● What is expected: What is needed here is a faithful repeat of every entry, with no character changed.

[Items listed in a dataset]
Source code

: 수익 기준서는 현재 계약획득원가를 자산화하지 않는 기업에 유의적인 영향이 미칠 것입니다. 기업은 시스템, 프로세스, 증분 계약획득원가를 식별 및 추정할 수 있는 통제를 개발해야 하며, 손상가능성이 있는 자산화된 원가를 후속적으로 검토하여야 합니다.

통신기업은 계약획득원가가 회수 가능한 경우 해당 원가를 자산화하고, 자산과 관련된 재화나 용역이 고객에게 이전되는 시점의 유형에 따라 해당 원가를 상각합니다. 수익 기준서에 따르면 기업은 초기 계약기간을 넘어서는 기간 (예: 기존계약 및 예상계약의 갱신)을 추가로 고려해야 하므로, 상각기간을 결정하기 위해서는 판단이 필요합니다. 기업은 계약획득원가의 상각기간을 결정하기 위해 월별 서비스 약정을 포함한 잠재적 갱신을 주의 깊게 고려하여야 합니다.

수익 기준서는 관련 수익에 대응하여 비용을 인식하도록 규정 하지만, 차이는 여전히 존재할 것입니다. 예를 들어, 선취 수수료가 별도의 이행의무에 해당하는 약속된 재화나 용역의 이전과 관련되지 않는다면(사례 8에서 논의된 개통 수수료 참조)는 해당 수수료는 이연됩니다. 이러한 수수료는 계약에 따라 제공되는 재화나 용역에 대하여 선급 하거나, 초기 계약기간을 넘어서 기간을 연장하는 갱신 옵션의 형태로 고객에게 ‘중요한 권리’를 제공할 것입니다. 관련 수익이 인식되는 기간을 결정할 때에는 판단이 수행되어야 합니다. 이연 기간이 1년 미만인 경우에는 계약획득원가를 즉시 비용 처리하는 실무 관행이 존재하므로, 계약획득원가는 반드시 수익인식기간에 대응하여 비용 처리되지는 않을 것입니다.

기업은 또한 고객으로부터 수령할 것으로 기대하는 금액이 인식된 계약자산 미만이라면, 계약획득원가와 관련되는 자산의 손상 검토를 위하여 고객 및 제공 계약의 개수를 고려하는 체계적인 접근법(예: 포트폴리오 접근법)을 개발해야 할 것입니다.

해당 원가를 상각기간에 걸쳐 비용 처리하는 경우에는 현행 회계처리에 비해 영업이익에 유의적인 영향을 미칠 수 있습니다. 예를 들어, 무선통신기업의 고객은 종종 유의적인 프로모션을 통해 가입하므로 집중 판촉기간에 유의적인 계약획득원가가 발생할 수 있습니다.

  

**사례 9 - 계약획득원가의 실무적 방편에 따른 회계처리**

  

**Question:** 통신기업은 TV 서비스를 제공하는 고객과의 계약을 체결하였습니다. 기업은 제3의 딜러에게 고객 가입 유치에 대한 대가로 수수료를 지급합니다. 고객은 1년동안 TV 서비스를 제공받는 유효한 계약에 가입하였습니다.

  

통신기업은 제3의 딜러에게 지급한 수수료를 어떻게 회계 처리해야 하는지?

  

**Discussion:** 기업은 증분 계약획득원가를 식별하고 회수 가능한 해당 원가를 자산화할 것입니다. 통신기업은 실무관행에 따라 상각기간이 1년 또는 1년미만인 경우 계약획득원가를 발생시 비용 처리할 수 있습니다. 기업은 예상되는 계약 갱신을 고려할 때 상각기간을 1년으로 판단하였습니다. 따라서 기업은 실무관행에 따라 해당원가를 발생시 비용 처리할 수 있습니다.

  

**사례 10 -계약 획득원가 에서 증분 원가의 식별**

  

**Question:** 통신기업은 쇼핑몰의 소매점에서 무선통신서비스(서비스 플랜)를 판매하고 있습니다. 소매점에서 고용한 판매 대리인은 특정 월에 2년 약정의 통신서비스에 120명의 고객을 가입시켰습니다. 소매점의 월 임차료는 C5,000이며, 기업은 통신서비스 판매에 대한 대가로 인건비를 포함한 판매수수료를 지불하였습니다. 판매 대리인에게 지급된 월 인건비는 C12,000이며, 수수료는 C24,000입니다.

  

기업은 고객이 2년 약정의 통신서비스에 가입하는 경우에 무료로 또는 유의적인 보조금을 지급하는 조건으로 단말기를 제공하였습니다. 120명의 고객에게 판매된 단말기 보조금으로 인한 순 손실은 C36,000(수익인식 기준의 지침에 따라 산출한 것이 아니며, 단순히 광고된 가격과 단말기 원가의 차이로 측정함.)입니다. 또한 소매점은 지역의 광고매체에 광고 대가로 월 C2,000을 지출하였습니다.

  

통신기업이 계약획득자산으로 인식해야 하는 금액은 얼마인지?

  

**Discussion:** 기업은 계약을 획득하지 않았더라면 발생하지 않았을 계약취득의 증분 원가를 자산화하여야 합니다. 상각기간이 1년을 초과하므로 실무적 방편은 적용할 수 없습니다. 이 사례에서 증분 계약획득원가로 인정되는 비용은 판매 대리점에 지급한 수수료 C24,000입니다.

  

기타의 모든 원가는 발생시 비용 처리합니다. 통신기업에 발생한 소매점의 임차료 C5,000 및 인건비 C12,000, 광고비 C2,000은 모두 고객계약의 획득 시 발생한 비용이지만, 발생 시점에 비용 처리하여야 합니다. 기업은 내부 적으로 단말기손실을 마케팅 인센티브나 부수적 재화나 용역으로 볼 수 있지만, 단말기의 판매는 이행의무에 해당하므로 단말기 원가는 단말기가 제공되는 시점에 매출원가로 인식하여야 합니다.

● Exercise solution:
Source code

: 수익 기준서는 현재 계약획득원가를 자산화하지 않는 기업에 유의적인 영향이 미칠 것입니다. 기업은 시스템, 프로세스, 증분 계약획득원가를 식별 및 추정할 수 있는 통제를 개발해야 하며, 손상가능성이 있는 자산화된 원가를 후속적으로 검토하여야 합니다.

통신기업은 계약획득원가가 회수 가능한 경우 해당 원가를 자산화하고, 자산과 관련된 재화나 용역이 고객에게 이전되는 시점의 유형에 따라 해당 원가를 상각합니다. 수익 기준서에 따르면 기업은 초기 계약기간을 넘어서는 기간 (예: 기존계약 및 예상계약의 갱신)을 추가로 고려해야 하므로, 상각기간을 결정하기 위해서는 판단이 필요합니다. 기업은 계약획득원가의 상각기간을 결정하기 위해 월별 서비스 약정을 포함한 잠재적 갱신을 주의 깊게 고려하여야 합니다.

수익 기준서는 관련 수익에 대응하여 비용을 인식하도록 규정 하지만, 차이는 여전히 존재할 것입니다. 예를 들어, 선취 수수료가 별도의 이행의무에 해당하는 약속된 재화나 용역의 이전과 관련되지 않는다면(사례 8에서 논의된 개통 수수료 참조)는 해당 수수료는 이연됩니다. 이러한 수수료는 계약에 따라 제공되는 재화나 용역에 대하여 선급 하거나, 초기 계약기간을 넘어서 기간을 연장하는 갱신 옵션의 형태로 고객에게 ‘중요한 권리’를 제공할 것입니다. 관련 수익이 인식되는 기간을 결정할 때에는 판단이 수행되어야 합니다. 이연 기간이 1년 미만인 경우에는 계약획득원가를 즉시 비용 처리하는 실무 관행이 존재하므로, 계약획득원가는 반드시 수익인식기간에 대응하여 비용 처리되지는 않을 것입니다.

기업은 또한 고객으로부터 수령할 것으로 기대하는 금액이 인식된 계약자산 미만이라면, 계약획득원가와 관련되는 자산의 손상 검토를 위하여 고객 및 제공 계약의 개수를 고려하는 체계적인 접근법(예: 포트폴리오 접근법)을 개발해야 할 것입니다.

해당 원가를 상각기간에 걸쳐 비용 처리하는 경우에는 현행 회계처리에 비해 영업이익에 유의적인 영향을 미칠 수 있습니다. 예를 들어, 무선통신기업의 고객은 종종 유의적인 프로모션을 통해 가입하므로 집중 판촉기간에 유의적인 계약획득원가가 발생할 수 있습니다.

  

**사례 9 - 계약획득원가의 실무적 방편에 따른 회계처리**

  

**Question:** 통신기업은 TV 서비스를 제공하는 고객과의 계약을 체결하였습니다. 기업은 제3의 딜러에게 고객 가입 유치에 대한 대가로 수수료를 지급합니다. 고객은 1년동안 TV 서비스를 제공받는 유효한 계약에 가입하였습니다.

  

통신기업은 제3의 딜러에게 지급한 수수료를 어떻게 회계 처리해야 하는지?

  

**Discussion:** 기업은 증분 계약획득원가를 식별하고 회수 가능한 해당 원가를 자산화할 것입니다. 통신기업은 실무관행에 따라 상각기간이 1년 또는 1년미만인 경우 계약획득원가를 발생시 비용 처리할 수 있습니다. 기업은 예상되는 계약 갱신을 고려할 때 상각기간을 1년으로 판단하였습니다. 따라서 기업은 실무관행에 따라 해당원가를 발생시 비용 처리할 수 있습니다.

  

**사례 10 -계약 획득원가 에서 증분 원가의 식별**

  

**Question:** 통신기업은 쇼핑몰의 소매점에서 무선통신서비스(서비스 플랜)를 판매하고 있습니다. 소매점에서 고용한 판매 대리인은 특정 월에 2년 약정의 통신서비스에 120명의 고객을 가입시켰습니다. 소매점의 월 임차료는 C5,000이며, 기업은 통신서비스 판매에 대한 대가로 인건비를 포함한 판매수수료를 지불하였습니다. 판매 대리인에게 지급된 월 인건비는 C12,000이며, 수수료는 C24,000입니다.

  

기업은 고객이 2년 약정의 통신서비스에 가입하는 경우에 무료로 또는 유의적인 보조금을 지급하는 조건으로 단말기를 제공하였습니다. 120명의 고객에게 판매된 단말기 보조금으로 인한 순 손실은 C36,000(수익인식 기준의 지침에 따라 산출한 것이 아니며, 단순히 광고된 가격과 단말기 원가의 차이로 측정함.)입니다. 또한 소매점은 지역의 광고매체에 광고 대가로 월 C2,000을 지출하였습니다.

  

통신기업이 계약획득자산으로 인식해야 하는 금액은 얼마인지?

  

**Discussion:** 기업은 계약을 획득하지 않았더라면 발생하지 않았을 계약취득의 증분 원가를 자산화하여야 합니다. 상각기간이 1년을 초과하므로 실무적 방편은 적용할 수 없습니다. 이 사례에서 증분 계약획득원가로 인정되는 비용은 판매 대리점에 지급한 수수료 C24,000입니다.

  

기타의 모든 원가는 발생시 비용 처리합니다. 통신기업에 발생한 소매점의 임차료 C5,000 및 인건비 C12,000, 광고비 C2,000은 모두 고객계약의 획득 시 발생한 비용이지만, 발생 시점에 비용 처리하여야 합니다. 기업은 내부 적으로 단말기손실을 마케팅 인센티브나 부수적 재화나 용역으로 볼 수 있지만, 단말기의 판매는 이행의무에 해당하므로 단말기 원가는 단말기가 제공되는 시점에 매출원가로 인식하여야 합니다.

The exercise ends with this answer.